All right, but what if a node goes down, or a new one is added? The priority list will surely change, and the new first choice node may not yet have the key. If we were building a database, we would need to guarantee more robust behaviour - we’ll explore this in the next section.
However, this is not a really problem for cache systems. In a cache system, users access data through fast, local servers that have shared access to a slow central data storage repository. When a user requests data from the system, we query the cache to see whether a local copy is available. If the cache doesn’t have a copy, we fetch the data from the upstream and cache it for next time.
Node Additions and Removals
When a node is added or removed, the priority lists for keys will change. If we were to make our cache robust, we can:
- Move the data from a first choice node that is shutting down to the second choice node.
- Move the data from a previously second choice node to the first choice node when a new node is added.

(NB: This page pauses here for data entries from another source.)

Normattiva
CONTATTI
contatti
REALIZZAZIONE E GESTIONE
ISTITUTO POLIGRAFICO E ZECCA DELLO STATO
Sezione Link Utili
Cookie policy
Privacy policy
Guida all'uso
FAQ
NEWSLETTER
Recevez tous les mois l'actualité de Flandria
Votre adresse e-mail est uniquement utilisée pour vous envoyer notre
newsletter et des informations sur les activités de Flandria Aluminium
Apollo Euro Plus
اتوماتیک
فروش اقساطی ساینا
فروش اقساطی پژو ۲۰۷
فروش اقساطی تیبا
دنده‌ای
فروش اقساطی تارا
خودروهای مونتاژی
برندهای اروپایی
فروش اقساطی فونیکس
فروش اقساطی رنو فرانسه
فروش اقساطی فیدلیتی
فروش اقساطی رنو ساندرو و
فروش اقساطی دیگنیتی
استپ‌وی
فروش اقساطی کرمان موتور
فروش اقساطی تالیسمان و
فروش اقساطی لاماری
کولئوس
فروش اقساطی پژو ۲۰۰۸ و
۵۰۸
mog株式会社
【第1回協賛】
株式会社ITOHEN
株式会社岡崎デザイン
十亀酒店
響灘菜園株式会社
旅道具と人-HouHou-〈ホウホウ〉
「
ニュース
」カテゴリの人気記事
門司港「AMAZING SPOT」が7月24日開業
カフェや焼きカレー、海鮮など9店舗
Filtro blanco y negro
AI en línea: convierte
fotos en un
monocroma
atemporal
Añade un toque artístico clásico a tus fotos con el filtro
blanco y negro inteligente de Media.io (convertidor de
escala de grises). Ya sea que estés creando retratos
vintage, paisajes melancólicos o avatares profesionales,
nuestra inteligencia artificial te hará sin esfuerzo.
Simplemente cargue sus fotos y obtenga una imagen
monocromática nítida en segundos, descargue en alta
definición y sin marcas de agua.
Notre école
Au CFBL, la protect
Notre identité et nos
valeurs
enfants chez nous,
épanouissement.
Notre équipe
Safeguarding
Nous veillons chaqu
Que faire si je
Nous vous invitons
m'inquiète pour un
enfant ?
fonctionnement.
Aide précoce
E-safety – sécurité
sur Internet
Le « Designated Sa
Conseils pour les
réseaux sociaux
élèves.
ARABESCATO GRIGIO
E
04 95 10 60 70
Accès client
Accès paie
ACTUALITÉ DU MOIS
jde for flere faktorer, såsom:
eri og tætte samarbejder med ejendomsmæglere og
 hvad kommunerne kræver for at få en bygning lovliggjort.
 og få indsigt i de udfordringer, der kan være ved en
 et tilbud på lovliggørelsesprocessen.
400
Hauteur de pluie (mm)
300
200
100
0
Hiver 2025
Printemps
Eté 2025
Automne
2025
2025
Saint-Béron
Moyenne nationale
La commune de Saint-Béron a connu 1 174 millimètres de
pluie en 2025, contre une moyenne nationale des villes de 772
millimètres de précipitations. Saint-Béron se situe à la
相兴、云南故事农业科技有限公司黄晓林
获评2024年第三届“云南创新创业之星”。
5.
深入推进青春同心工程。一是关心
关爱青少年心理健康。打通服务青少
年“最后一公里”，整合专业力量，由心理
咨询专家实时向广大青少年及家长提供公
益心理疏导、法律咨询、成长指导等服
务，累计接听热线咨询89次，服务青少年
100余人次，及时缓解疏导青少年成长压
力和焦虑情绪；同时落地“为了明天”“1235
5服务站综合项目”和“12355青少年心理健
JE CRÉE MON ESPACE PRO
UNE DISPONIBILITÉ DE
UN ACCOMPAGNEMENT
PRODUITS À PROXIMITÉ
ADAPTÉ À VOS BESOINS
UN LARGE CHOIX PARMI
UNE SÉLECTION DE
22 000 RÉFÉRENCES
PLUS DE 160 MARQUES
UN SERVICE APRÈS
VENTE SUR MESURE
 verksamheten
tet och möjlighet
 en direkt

We’ll cover the first improvement in this section. Elixir allows us to trap exits of processes, which is what we will use to gracefully move the data on node shutdown. We’ll employ a GenServer that will fetch all local key-value pairs, filter those for whom the current node is the first choice, and then send them to the second choice node. Naturally, this is a naive and not very performant solution, it serves as proof of concept:
defmodule ShutdownHandler do
use GenServer
def start_link(opts), do: GenServer.start_link(__MODULE__, opts, name: __MODULE__)
@impl true
def init(_opts) do
Process.flag(:trap_exit, true)
{:ok, []}
end
@impl true
def terminate(_reason, _state) do
node = Node.self()
Cache.all()
|> Enum.map(fn {key, value} -> {key, value, Distribution.get_priority_list(key)} end)
|> Enum.filter(fn
{_key, _value, [^node, _second | _]} -> true
_ -> false
end)
|> Enum.each(fn {key, value, [^node, second | _]} ->
GenServer.cast({Storage, second}, {:put, key, value})
end)
:ok
end
end
Supervising the Cache
We can now host the moving parts under a supervisor, which will ensure that they are restarted in case of failure. Note that the shutdown handler is started last and will be the first to be terminated - this ensures we can gracefully shut down while the distribution and storage are still running.
defmodule Cache do
use Supervisor
def start_link(opts), do: Supervisor.start_link(__MODULE__, opts, name: __MODULE__)
@impl true
def init(_opts) do
children = [
Storage,
Distribution,
ShutdownHandler
]
Supervisor.init(children, strategy: :one_for_one)
end
defdelegate get(key), to: Storage
defdelegate put(key, value), to: Storage
defdelegate all(), to: Storage
end
We can now place the cache in an application supervision tree and reap the benefits of distributed Erlang out of the box. Note, a clustering strategy other than manual node connection is recommended for production use.
Conclusions
Elixir/OTP offers a lot for quickly prototyping web applications, however it truly shines when it comes to building distributed systems. Our toy example is already functional, and with a proper LRU eviction policy, it could be used in production.
The rendezvous hashing is one of the approaches to load balancing, the other prominent one being consistent hashing, where the hash function range is represented as a wrapping ring, and segmented between the nodes. When a new node is added, it takes over a segment of the ring, possibly changing the ownership of some keys:
I’ve chosen to go with rendezvous hashing as it’s simpler to implement and conceptualize. Both techniques perform reasonably well in small to medium-sized caches.
It seems Cachex offers a clustered mode, I am yet to try it out.